## EXERCISE MATERIALS:
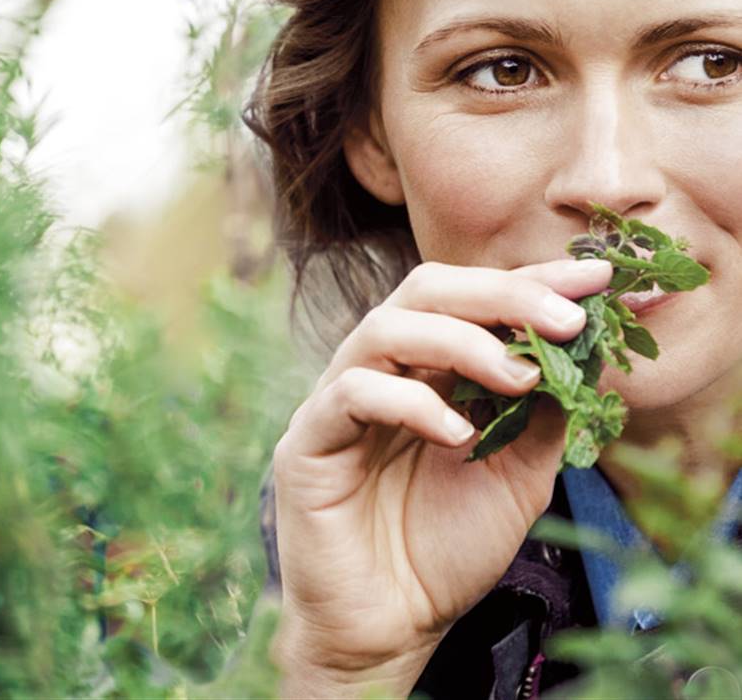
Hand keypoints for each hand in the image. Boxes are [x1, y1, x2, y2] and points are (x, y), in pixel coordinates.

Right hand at [270, 257, 612, 694]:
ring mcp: (338, 398)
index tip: (595, 279)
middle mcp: (382, 369)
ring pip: (385, 328)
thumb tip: (581, 352)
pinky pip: (352, 393)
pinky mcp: (308, 439)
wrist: (392, 625)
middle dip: (499, 295)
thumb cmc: (449, 547)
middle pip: (424, 292)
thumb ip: (540, 414)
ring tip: (519, 378)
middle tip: (564, 319)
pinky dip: (410, 402)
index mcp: (426, 369)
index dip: (531, 282)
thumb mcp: (518, 474)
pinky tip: (457, 435)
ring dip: (460, 341)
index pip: (473, 301)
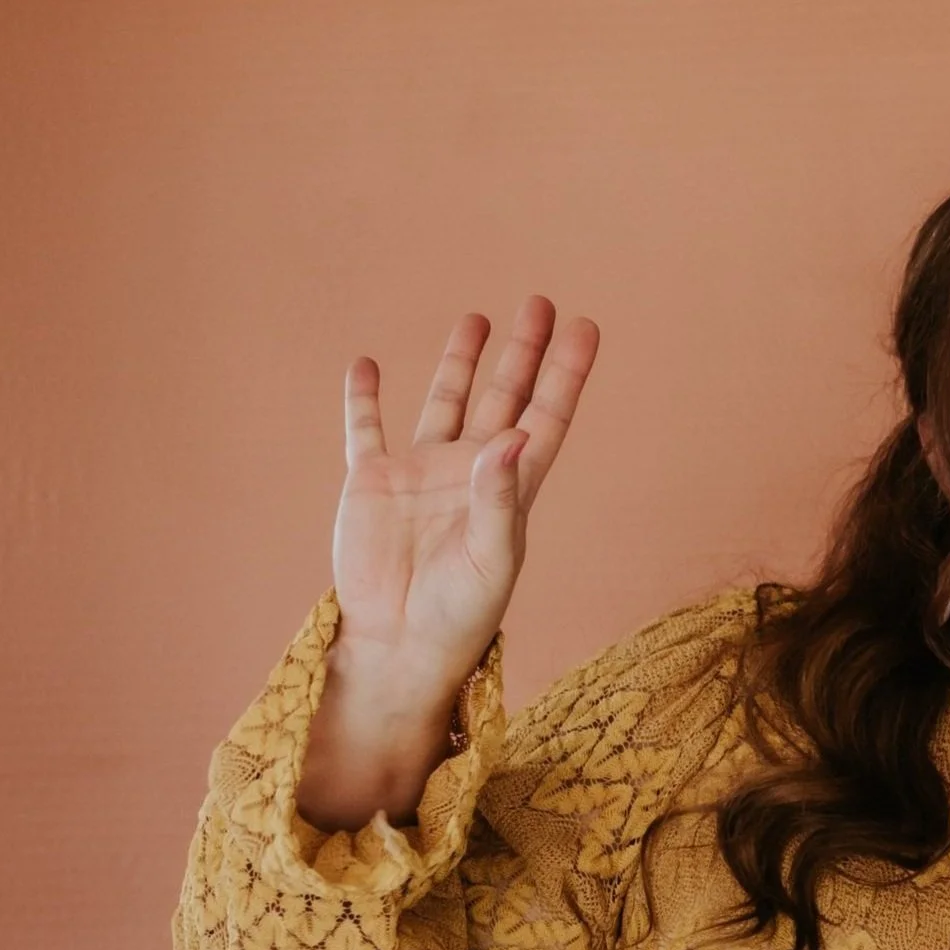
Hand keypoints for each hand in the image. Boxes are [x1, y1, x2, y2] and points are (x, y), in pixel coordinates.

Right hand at [298, 297, 598, 828]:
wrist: (398, 647)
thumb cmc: (460, 615)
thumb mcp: (491, 559)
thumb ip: (499, 498)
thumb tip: (514, 436)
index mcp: (511, 488)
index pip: (547, 416)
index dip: (567, 372)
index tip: (586, 326)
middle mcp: (470, 471)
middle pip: (504, 396)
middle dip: (523, 352)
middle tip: (540, 302)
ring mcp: (420, 473)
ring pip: (445, 401)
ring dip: (461, 362)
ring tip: (476, 318)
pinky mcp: (372, 483)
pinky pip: (366, 429)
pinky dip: (363, 398)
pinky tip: (366, 365)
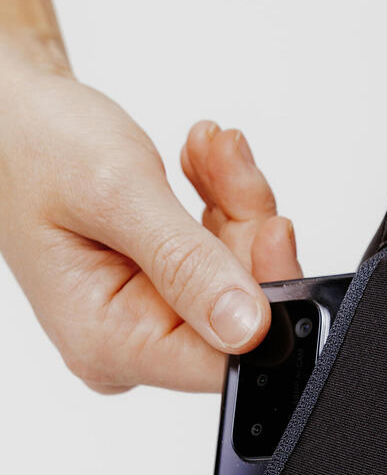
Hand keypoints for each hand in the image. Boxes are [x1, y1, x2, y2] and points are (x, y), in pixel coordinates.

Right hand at [0, 45, 295, 392]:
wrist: (8, 114)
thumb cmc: (31, 145)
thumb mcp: (115, 195)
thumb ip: (186, 263)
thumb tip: (248, 329)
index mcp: (108, 341)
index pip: (222, 360)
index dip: (267, 301)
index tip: (273, 231)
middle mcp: (130, 342)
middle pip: (241, 318)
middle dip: (249, 234)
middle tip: (231, 167)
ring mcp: (149, 318)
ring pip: (242, 282)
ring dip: (238, 208)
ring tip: (209, 150)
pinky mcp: (168, 293)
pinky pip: (228, 262)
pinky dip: (226, 207)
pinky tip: (203, 165)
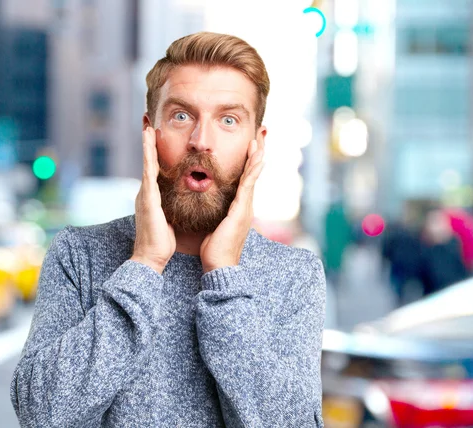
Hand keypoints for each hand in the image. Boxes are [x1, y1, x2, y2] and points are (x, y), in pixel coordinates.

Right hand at [131, 127, 175, 273]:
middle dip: (147, 142)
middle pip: (148, 162)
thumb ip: (171, 209)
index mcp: (152, 197)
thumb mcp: (169, 220)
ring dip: (146, 144)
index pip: (155, 170)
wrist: (151, 258)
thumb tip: (182, 203)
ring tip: (147, 126)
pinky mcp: (147, 198)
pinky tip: (149, 143)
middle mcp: (146, 192)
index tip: (155, 136)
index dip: (154, 153)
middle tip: (147, 122)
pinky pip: (148, 171)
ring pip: (146, 163)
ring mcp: (145, 194)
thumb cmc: (162, 243)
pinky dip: (148, 155)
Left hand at [200, 140, 264, 273]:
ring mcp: (245, 208)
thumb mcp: (215, 224)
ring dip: (257, 156)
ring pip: (253, 176)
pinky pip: (248, 186)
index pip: (245, 178)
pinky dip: (253, 171)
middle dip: (258, 153)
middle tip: (262, 134)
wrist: (219, 265)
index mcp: (239, 207)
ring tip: (260, 139)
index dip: (249, 161)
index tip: (251, 144)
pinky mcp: (241, 211)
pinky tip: (257, 159)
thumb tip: (210, 204)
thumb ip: (216, 212)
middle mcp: (245, 205)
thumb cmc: (215, 248)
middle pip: (253, 173)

## ACTIVITY:
When you print the records above, keep them exact and leave out the pictures.

## SOLUTION:
Hand keypoints for each hand in the image. Boxes are [x1, y1, x2, y2] and points are (x, y), in pixel coordinates.

Right hand at [270, 257, 612, 694]:
ring mcp: (338, 398)
index tip: (595, 279)
middle mcp: (382, 369)
ring pip: (385, 328)
thumb tip: (581, 352)
pinky pip: (352, 393)
pinky mcp: (308, 439)
wrist: (392, 625)
middle dip: (499, 295)
thumb cmc: (449, 547)
middle pip: (424, 292)
thumb ip: (540, 414)
ring tip: (519, 378)
middle tip: (564, 319)
pinky dip: (410, 402)
index mcp: (426, 369)
index dip: (531, 282)
thumb mcp: (518, 474)
pinky tip: (457, 435)
ring dip: (460, 341)
index pip: (473, 301)
Hand keypoints for each hand in the image. Boxes are [x1, y1, x2, y2] and points are (x, y), in pixel coordinates.

Right hand at [298, 297, 598, 828]:
wrist: (398, 647)
thumb cmc: (460, 615)
thumb mcp: (491, 559)
thumb ip: (499, 498)
thumb tip: (514, 436)
index mcp: (511, 488)
index pip: (547, 416)
index dip: (567, 372)
index tip: (586, 326)
middle mcp: (470, 471)
middle pip: (504, 396)
middle dip: (523, 352)
middle tip: (540, 302)
ring mcp: (420, 473)
ring pip: (445, 401)
ring dip: (461, 362)
ring tip: (476, 318)
pinky mcp: (372, 483)
pinky pip: (366, 429)
pinky dip: (363, 398)
pinky tip: (366, 365)
Hand keypoints for each hand in the image. Boxes are [x1, y1, x2, y2] and points are (x, y), in pixel coordinates.

Right hand at [0, 45, 295, 392]:
wrist: (8, 114)
thumb cmc: (31, 145)
thumb mcp: (115, 195)
thumb ip: (186, 263)
thumb tip: (248, 329)
index mcp: (108, 341)
index pip: (222, 360)
index dip: (267, 301)
index tip: (273, 231)
middle mcp: (130, 342)
middle pip: (241, 318)
middle dip: (249, 234)
middle tip: (231, 167)
ring mcp: (149, 318)
ring pip: (242, 282)
ring dip: (238, 208)
ring tip: (209, 150)
pinky mcp: (168, 293)
pinky pip: (228, 262)
pinky dip: (226, 207)
pinky tip: (203, 165)
Hand keypoints for each hand in the image. Boxes are [x1, y1, x2, y2] and points are (x, y), in pixel coordinates.

Right hand at [131, 127, 175, 273]:
middle dip: (147, 142)
middle pip: (148, 162)
thumb ip: (171, 209)
index mcp: (152, 197)
thumb mcp: (169, 220)
ring dip: (146, 144)
index pip: (155, 170)
wrist: (151, 258)
thumb tip: (182, 203)
ring tip: (147, 126)
pinky mcp: (147, 198)
pinky tip: (149, 143)
middle mcp: (146, 192)
index tip: (155, 136)
index dip: (154, 153)
middle tip: (147, 122)
pinky pip: (148, 171)
ring pip: (146, 163)
ring mcp: (145, 194)
thumb cmc: (162, 243)
pinky dip: (148, 155)
Left hand at [200, 140, 264, 273]:
ring mcp: (245, 208)
thumb mcp: (215, 224)
ring dip: (257, 156)
ring pip: (253, 176)
pinky pip: (248, 186)
index pip: (245, 178)
pinky dip: (253, 171)
middle dip: (258, 153)
middle tip: (262, 134)
wrist: (219, 265)
index mcp: (239, 207)
ring tip: (260, 139)
index dip: (249, 161)
index tip: (251, 144)
pinky mcp: (241, 211)
pinky tip: (257, 159)
thumb tip: (210, 204)
thumb ip: (216, 212)
middle mcp: (245, 205)
thumb cmc: (215, 248)
middle pip: (253, 173)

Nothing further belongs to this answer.